(Your objective): Copy each line below that contains "However".

Extracted page text data
══════════════════════════════

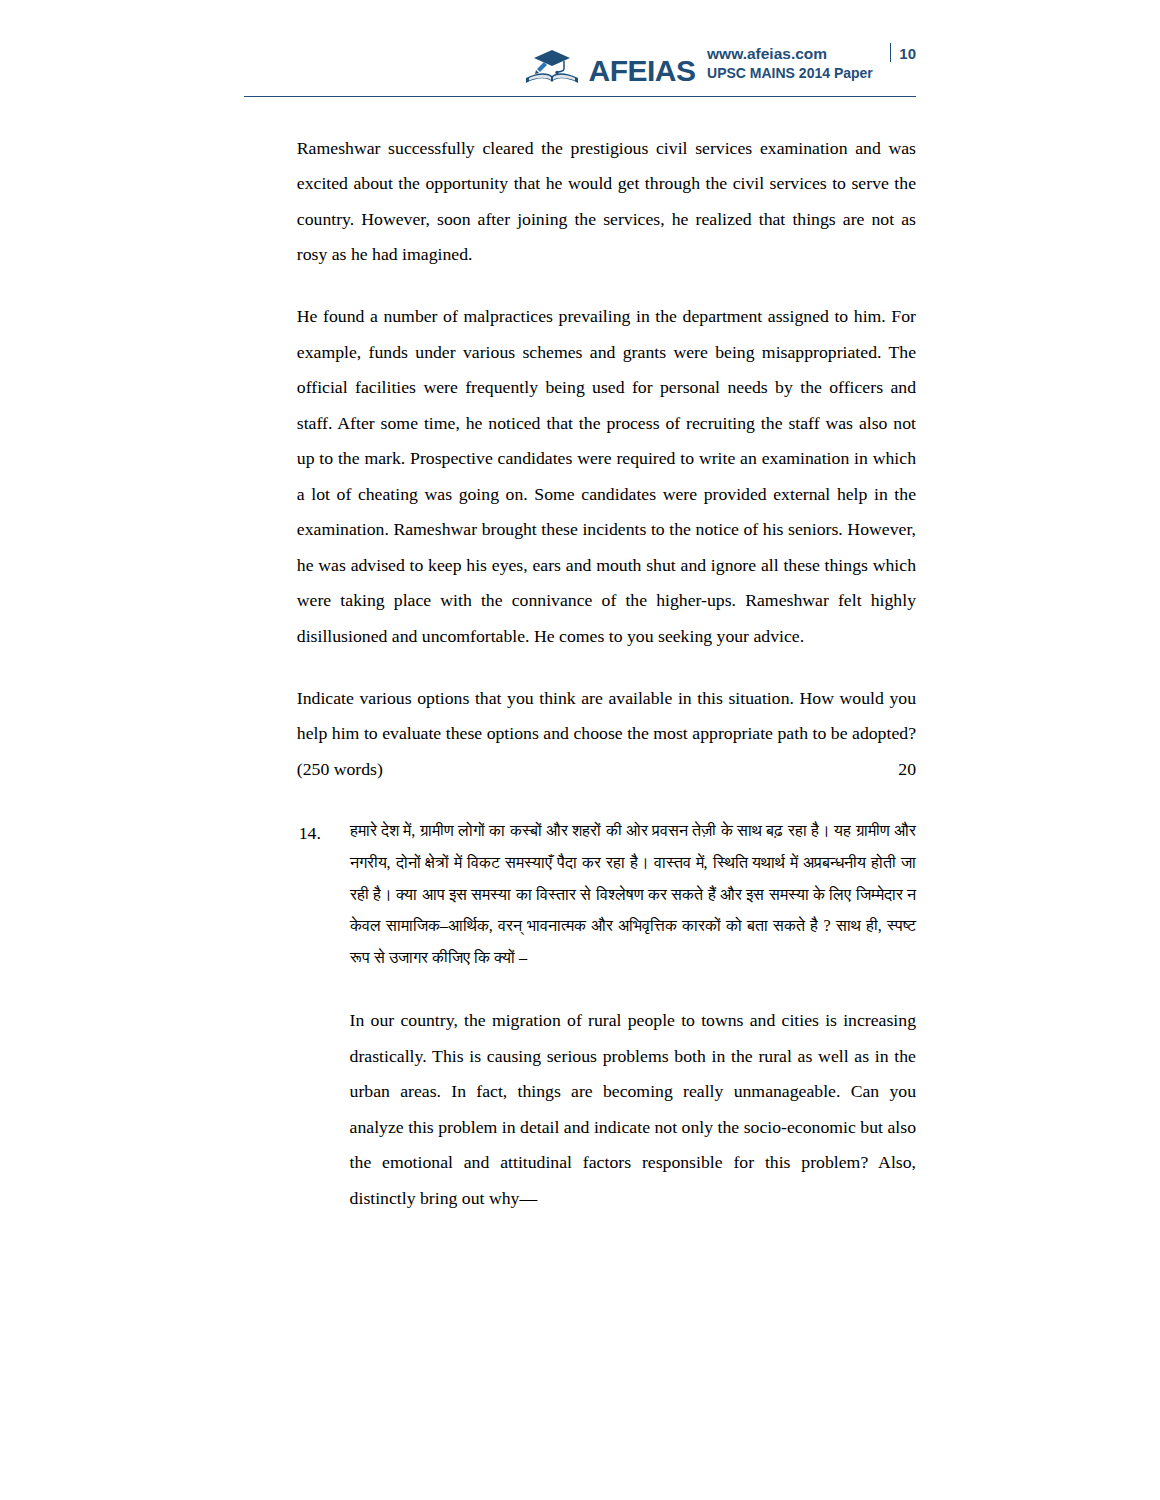AFEIAS
www.afeias.com
UPSC MAINS 2014 Paper
10
Rameshwar successfully cleared the prestigious civil services examination and was excited about the opportunity that he would get through the civil services to serve the country. However, soon after joining the services, he realized that things are not as rosy as he had imagined.
He found a number of malpractices prevailing in the department assigned to him. For example, funds under various schemes and grants were being misappropriated. The official facilities were frequently being used for personal needs by the officers and staff. After some time, he noticed that the process of recruiting the staff was also not up to the mark. Prospective candidates were required to write an examination in which a lot of cheating was going on. Some candidates were provided external help in the examination. Rameshwar brought these incidents to the notice of his seniors. However, he was advised to keep his eyes, ears and mouth shut and ignore all these things which were taking place with the connivance of the higher-ups. Rameshwar felt highly disillusioned and uncomfortable. He comes to you seeking your advice.
Indicate various options that you think are available in this situation. How would you help him to evaluate these options and choose the most appropriate path to be adopted? (250 words) 20
14.
हमारे देश में, ग्रामीण लोगों का कस्बों और शहरों की ओर प्रवसन तेज़ी के साथ बढ़ रहा है। यह ग्रामीण और नगरीय, दोनों क्षेत्रों में विकट समस्याएँ पैदा कर रहा है। वास्तव में, स्थिति यथार्थ में अप्रबन्धनीय होती जा रही है। क्या आप इस समस्या का विस्तार से विश्लेषण कर सकते हैं और इस समस्या के लिए जिम्मेदार न केवल सामाजिक–आर्थिक, वरन् भावनात्मक और अभिवृत्तिक कारकों को बता सकते है ? साथ ही, स्पष्ट रूप से उजागर कीजिए कि क्यों –
In our country, the migration of rural people to towns and cities is increasing drastically. This is causing serious problems both in the rural as well as in the urban areas. In fact, things are becoming really unmanageable. Can you analyze this problem in detail and indicate not only the socio-economic but also the emotional and attitudinal factors responsible for this problem? Also, distinctly bring out why—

══════════════════════════════

(Answer box):
Rameshwar successfully cleared the prestigious civil services examination and was excited about the opportunity that he would get through the civil services to serve the country. However, soon after joining the services, he realized that things are not as rosy as he had imagined.
He found a number of malpractices prevailing in the department assigned to him. For example, funds under various schemes and grants were being misappropriated. The official facilities were frequently being used for personal needs by the officers and staff. After some time, he noticed that the process of recruiting the staff was also not up to the mark. Prospective candidates were required to write an examination in which a lot of cheating was going on. Some candidates were provided external help in the examination. Rameshwar brought these incidents to the notice of his seniors. However, he was advised to keep his eyes, ears and mouth shut and ignore all these things which were taking place with the connivance of the higher-ups. Rameshwar felt highly disillusioned and uncomfortable. He comes to you seeking your advice.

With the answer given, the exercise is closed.